Por: Bache3000
Maquiavelo, en ese manual para gobernantes llamado El Príncipe, advirtió con claridad meridiana que tras conquistar un nuevo territorio, la destrucción del vencido es un error fatal: hay que asimilarlo. Cortés no solo ignoró esta máxima elemental sino que ha hecho del conflicto su método de gobierno, generando batallas innecesarias que ahora amenazan con devorarlo.

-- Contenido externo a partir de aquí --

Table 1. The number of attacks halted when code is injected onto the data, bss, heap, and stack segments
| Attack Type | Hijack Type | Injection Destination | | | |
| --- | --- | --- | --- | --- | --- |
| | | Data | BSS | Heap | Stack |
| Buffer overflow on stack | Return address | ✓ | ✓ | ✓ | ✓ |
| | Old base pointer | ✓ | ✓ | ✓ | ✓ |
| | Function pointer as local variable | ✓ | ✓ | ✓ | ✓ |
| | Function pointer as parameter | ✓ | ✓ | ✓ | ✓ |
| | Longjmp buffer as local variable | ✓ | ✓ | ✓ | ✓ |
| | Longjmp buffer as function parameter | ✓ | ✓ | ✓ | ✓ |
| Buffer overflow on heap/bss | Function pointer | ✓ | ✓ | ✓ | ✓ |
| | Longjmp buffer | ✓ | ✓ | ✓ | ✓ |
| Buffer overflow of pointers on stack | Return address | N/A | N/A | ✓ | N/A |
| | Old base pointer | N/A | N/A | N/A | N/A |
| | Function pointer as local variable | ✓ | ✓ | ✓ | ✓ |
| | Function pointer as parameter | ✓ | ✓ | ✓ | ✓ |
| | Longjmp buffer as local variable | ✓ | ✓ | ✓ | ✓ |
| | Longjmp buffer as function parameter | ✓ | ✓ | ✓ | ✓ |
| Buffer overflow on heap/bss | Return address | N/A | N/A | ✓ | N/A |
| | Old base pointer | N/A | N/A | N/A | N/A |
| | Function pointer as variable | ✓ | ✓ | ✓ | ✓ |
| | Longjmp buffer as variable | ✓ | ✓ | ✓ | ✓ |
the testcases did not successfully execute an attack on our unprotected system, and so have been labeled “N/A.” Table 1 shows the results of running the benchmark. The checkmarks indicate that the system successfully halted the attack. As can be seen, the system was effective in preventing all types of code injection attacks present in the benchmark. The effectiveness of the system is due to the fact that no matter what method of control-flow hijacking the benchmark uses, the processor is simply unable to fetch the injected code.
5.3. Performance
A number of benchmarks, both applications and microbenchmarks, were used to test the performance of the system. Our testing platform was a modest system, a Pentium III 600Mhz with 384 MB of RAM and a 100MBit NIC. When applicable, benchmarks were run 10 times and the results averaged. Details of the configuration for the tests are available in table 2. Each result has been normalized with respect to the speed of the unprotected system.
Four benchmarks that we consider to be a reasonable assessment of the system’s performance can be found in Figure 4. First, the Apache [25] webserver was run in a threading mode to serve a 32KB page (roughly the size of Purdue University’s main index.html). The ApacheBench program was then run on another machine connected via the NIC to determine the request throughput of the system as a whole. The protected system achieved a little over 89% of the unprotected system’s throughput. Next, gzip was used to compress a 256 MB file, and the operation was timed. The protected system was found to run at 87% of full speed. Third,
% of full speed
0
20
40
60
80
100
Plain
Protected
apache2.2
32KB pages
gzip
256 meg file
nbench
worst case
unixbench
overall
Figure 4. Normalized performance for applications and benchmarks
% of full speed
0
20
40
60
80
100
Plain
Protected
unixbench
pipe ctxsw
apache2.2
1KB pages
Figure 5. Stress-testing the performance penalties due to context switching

Primero fue el juez de faltas, luego los empleados municipales. Le siguieron los sindicatos –paradójicamente de su misma extracción peronista– y después los concejales, a pesar de conservar aliados importantes. Los periodistas de medios influyentes entraron pronto en la lista de adversarios, seguidos por sus propios funcionarios, con más de treinta renuncias y designaciones abortadas en meros forcejeos de poder. El Tribunal de Cuentas, luego integrantes del Poder Judicial, y después la legisladora Marcela Abdala de Juntos Somos Río Negro completaron este mapa de hostilidades crecientes. Y no nos olvidemos de la pelea con sus propios concejales, que incluyeron renuncias, y regresos.

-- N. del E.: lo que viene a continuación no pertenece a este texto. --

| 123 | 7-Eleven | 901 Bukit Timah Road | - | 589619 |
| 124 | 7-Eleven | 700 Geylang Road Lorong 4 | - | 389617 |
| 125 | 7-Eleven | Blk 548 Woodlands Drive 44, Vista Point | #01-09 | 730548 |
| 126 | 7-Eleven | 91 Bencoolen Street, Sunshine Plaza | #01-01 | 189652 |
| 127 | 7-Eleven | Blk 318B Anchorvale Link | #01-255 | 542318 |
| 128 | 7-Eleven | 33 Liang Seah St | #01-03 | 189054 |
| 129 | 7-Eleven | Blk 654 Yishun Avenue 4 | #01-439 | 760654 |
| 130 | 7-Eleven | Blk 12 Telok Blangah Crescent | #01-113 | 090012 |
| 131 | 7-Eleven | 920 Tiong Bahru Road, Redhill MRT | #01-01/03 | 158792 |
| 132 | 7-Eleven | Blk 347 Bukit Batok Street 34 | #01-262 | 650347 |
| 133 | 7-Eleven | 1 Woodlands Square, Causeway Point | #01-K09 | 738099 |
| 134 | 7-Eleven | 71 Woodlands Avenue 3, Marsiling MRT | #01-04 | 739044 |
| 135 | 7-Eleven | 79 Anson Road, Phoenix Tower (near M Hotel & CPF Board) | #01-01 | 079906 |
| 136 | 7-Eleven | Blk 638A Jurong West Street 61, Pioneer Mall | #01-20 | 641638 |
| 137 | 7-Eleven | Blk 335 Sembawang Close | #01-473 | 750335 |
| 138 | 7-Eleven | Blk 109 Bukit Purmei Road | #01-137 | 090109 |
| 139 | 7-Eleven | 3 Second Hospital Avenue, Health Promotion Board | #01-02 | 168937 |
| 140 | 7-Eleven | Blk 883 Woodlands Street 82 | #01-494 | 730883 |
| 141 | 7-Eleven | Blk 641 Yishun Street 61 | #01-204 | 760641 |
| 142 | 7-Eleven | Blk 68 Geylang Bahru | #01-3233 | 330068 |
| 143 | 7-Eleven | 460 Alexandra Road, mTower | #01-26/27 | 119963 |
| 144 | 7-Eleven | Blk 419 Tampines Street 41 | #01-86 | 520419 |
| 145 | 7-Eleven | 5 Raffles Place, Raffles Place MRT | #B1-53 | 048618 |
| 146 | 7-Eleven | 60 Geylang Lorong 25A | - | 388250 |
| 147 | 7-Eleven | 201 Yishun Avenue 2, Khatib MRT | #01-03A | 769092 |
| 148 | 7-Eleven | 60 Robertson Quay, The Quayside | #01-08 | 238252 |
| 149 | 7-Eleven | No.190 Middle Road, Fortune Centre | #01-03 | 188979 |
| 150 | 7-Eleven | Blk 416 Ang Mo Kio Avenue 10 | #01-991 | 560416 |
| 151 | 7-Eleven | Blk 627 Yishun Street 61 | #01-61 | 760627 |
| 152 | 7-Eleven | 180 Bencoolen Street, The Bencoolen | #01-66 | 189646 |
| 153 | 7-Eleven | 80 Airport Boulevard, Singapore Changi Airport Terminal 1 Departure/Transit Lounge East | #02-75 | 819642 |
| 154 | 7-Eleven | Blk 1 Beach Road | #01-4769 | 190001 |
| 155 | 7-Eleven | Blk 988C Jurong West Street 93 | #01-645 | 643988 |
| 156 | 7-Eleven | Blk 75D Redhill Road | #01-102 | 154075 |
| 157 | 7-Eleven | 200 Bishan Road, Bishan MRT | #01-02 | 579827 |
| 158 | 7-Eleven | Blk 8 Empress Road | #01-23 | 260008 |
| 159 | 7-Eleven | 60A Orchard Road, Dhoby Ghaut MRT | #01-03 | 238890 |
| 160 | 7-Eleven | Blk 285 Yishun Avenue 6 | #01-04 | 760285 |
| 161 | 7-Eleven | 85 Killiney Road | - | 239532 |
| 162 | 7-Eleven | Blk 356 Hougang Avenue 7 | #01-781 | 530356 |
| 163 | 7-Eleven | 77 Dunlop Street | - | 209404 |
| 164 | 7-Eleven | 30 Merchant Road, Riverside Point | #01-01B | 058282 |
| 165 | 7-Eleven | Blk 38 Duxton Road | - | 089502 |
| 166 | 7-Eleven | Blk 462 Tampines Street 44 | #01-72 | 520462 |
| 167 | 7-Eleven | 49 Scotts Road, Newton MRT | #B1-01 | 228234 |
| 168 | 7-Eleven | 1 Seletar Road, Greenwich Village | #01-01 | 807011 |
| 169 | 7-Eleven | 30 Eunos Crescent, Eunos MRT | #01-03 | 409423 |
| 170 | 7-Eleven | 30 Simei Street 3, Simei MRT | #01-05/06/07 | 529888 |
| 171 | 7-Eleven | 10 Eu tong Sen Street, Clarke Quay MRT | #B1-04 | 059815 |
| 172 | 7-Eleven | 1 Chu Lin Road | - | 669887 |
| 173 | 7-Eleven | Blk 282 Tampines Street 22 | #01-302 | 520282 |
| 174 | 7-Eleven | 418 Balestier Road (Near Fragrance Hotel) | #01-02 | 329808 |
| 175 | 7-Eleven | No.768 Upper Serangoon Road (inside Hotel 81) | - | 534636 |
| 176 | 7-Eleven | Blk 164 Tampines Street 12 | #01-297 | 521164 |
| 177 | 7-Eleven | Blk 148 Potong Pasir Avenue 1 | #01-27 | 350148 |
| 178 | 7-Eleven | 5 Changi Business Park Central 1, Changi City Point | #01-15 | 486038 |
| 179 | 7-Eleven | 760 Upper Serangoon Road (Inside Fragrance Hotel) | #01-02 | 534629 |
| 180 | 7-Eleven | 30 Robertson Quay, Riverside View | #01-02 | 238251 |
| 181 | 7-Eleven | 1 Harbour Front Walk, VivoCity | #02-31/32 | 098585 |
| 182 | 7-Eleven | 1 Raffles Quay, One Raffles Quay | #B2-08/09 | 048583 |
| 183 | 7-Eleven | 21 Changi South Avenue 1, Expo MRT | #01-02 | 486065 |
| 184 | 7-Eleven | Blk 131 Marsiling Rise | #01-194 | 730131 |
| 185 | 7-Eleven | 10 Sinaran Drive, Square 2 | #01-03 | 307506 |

Pero fueron dos enfrentamientos los que cambiaron la dinámica del gobierno: la salida de Tomás Guevara, que provocó la pérdida del voto crucial de la concejal Julieta Wallace (y le volvió a dar equilibro al concejo), y –quizás el más gravoso– el innecesario choque con el sector empresario. Cortés pretende apartarlos de la organización de eventos que son vitales para que la temporada baja no se convierta en un desierto económico que amenaza el sustento del cincuenta por ciento de los habitantes de la ciudad.
La paradoja resulta dolorosa. Los empresarios locales son socios estratégicos de cualquier proyecto urbano, independientemente de quién gobierne. Se podrá discutir el modelo de ciudad y el papel que deben desempeñar en él, pero nunca su función esencial como empleadores y como base para construir un futuro que genere más riqueza para todos.
Por si fuera poco, las adquisiciones municipales –camiones, hormigoneras, vehículos– son cuestionadas desde diversos frentes. Tal vez ahora estos cuestionamientos no avancen con la velocidad que algunos quisieran, pero en política existen los boomerangs, esos artefactos que tardan en volver pero que, cuando lo hacen, golpean con fuerza, especialmente cuando ya se ha abandonado el poder.
La pregunta flota como neblina sobre la ciudad: ¿para qué tantas confrontaciones? En política, las disputas tienen sentido cuando reflejan visiones distintas sobre el rumbo a seguir. Pero ni siquiera parece ser este el caso. Una ciudad no es una mera acumulación de calles necesitadas de pavimento. Es eso, ciertamente, como infraestructura básica, pero también es la construcción de un futuro que contempla lo económico, la organización de la circulación, el transporte, la gestión de residuos, la modernización y la creación de un Estado más eficaz.
Todo esto lleva, inevitablemente, a comprender que gobernar requiere convencer a los diversos sectores, no enfrentarlos. Porque en ese escenario, al menos, las peleas tendrían algún sentido, alguna justificación filosófica o programática. Pero Cortés parece haber elegido el camino inverso: crear adversarios donde podría haber sumado aliados, generar tormentas en un mar que pudo ser navegable con mayor serenidad.
Y mientras tanto, la ciudad contempla atónita cómo las energías que deberían destinarse a su desarrollo se consumen en conflictos que parecen no tener fin ni propósito.